Wednesday, April 22, 2009

Green Personal Branding: What does it mean?

Green personal branding is identifying and positioning yourself in a niche of the explosive green movement. But how does a personal brand exist within a concept like green, that has so long been the realm of activism and non-profits? What kind of new issues sprout to the surface as personal branding enters Green?

As a marketing tool, branding serves to position a person as the solution to a customer's problem. But how does personal brand translate when focused on a "cause" rather than a product?

The first example of personal green branding that comes to mind is Julia "Butterfly" Hill. Hill spent nearly 2 years in an ancient redwood tree she called Luna to bring attention to destructive logging practices. In the end, her activism saved the tree and a nearly 3 mile buffer zone around it, as well as brought attention and actionable change to the issue of old growth logging.

Since her monumental "tree sit," Hill has utilized her brand to raise awareness of even more issues and taken up a battle against what her website,, calls "celebretitis," or the glorification of celebrity for its own sake.

Another person that comes to mind is Van Jones. Jones is the author of Green Collar Economy, a book about how to solve poverty and the environment. Jones defines green collar jobs as a "family-supporting, career-track job that directly contributes to preserving or enhancing environmental quality." A tall order that Jones believes can and will offer one solution to two big problems: poverty and environmental destruction. He created an non-profit called Green For All in Oakland, CA to study, develop and create policy and action at all legislative levels. He was recently appointed to President Barack Obama's administration with a focus on green collar jobs.

Jones is using his powerful personal green branding to create public policy.

Neither of these two iconic people are using their personal green branding to sell a product, but in the more traditional activism realm of the green movement. Will this continue or will personal green branding become more focused on commerce as green itself becomes more and more utilized in branding?

The big questions that remain are whether "green" will lose its meaning as it becomes part of the advertising world or if green will act as a change agent from within as the economy and society grow.

For now, the question remains a seed in the spring of the green movement.


  1. very timely post. I have been noticing that "Green" is taking over as a trend more than an actual effort to change one's way of life. Very well done.

  2. I have been contemplating your post for a few days now, Scott. Thanks for writing on this.

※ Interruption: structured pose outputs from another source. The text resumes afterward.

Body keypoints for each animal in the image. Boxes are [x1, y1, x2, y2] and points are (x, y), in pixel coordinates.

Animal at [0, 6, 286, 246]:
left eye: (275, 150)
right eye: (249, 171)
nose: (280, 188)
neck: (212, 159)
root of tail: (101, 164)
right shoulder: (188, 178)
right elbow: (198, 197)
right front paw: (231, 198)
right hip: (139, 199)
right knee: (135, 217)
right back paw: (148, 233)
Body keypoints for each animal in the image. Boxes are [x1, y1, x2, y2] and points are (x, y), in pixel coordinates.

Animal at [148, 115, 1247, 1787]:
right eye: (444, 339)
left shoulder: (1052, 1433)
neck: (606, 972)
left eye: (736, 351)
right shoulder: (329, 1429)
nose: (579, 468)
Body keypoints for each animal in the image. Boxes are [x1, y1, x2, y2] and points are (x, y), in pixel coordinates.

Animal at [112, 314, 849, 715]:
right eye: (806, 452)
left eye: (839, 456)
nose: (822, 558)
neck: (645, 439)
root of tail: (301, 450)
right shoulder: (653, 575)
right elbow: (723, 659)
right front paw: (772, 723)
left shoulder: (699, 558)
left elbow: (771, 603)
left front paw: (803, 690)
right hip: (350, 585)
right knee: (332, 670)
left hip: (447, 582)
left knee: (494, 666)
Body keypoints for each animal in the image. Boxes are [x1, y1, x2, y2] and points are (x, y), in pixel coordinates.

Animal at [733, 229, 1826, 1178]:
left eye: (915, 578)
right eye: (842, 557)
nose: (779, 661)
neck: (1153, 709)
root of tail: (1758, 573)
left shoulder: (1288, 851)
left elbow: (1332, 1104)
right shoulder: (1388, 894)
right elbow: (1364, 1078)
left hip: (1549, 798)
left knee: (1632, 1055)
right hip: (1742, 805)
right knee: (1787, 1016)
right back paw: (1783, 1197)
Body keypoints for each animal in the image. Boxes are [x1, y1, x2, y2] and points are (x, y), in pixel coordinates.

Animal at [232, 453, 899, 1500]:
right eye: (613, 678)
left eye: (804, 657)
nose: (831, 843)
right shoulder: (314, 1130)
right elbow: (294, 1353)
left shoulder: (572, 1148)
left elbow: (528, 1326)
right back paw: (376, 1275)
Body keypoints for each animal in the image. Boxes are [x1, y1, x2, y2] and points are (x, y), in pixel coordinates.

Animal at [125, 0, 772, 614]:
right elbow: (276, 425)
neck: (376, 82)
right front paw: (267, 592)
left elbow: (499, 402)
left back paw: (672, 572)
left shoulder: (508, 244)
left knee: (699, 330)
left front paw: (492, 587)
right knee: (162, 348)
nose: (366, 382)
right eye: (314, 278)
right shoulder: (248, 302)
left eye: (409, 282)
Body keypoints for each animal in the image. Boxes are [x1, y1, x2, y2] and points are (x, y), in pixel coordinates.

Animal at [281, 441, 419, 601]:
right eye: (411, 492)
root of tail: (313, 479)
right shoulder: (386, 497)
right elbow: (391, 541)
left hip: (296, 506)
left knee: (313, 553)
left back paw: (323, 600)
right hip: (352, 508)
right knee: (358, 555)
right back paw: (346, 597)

    If the future continues to look like the past, I think we will soon see the current generation of green branders become commonplace in the miscellany of commodified and silk-screened sound bites. A person can easily find Gandhi paraphernalia featuring his now-common " the change..." pearl. I don't know if the proliferation of things like campaign-style buttons featuring those words is what the Mahatma had in mind, but a catchy positive message is hard for a socially conscience capitalist to resist. And who knew that the words of [the] Sakyamuni would be on so many things that a person could purchase?

    But that makes sense since it seems many people purchase material things to express their ontologic statements. No doubt, there are people who give of their time or effort to the causes championed by green branders. And there are still some who tend the soil as a way of spiritual/personal expression or who take up an ascetic way of living as their translation of the sages' wisdom. But a great many are more likely to give of their money -- and are more than happy to show that they've done it. I suppose that is part of the button and bumpersticker phenomena.

    Regarding the question of whether the messages of the green branders gets lost, if those messages do not produce high-selling commodities for an industry or get snatched up by a religious movement, then they likely will fade from view. However, survival in the mainstream marketplace of ideas is not the only measure of a message's acceptance. There are those out there (and some are likely way out there, beyond the mainstream) whose lives have been aligned with peace, with the earth. Those folk have been change agents and likely will continue to be. They even might be who initially inspired the green branders' ideas.

  3. Interesting post. Now, does using green personal brand for commercial aims necessarily mean a bad thing? In some people's minds, yes it does. In mine, no. While excessive mindless consumption is not a path I encourage, smart, thoughtful, beneficial consumption, I absolutely do. And Eric in terms of "Be the change" being used all over, you and I may see it as oversaturation and misuse of the quote, others who may be new to such empowering concepts may be quite inspired, and in seeing it all over the place, feel safer in stepping out of their current comfort zone, to make positive changes in their and others lives.

    Being a sustainable business consultant and social media strategist for 3rd Whale, soaking in all things green for much of my time, I could buy in to that green and sustainability are hitting a saturation point, but then I keep reminding myself that my point of view is not the same as everybody's out there, and not to presume others have the same experience, interest, and level of enthusiasm that I do.

    It takes a range of modes of communication, people, and yes, products to reach into and connect with what matters to people in order to effect change.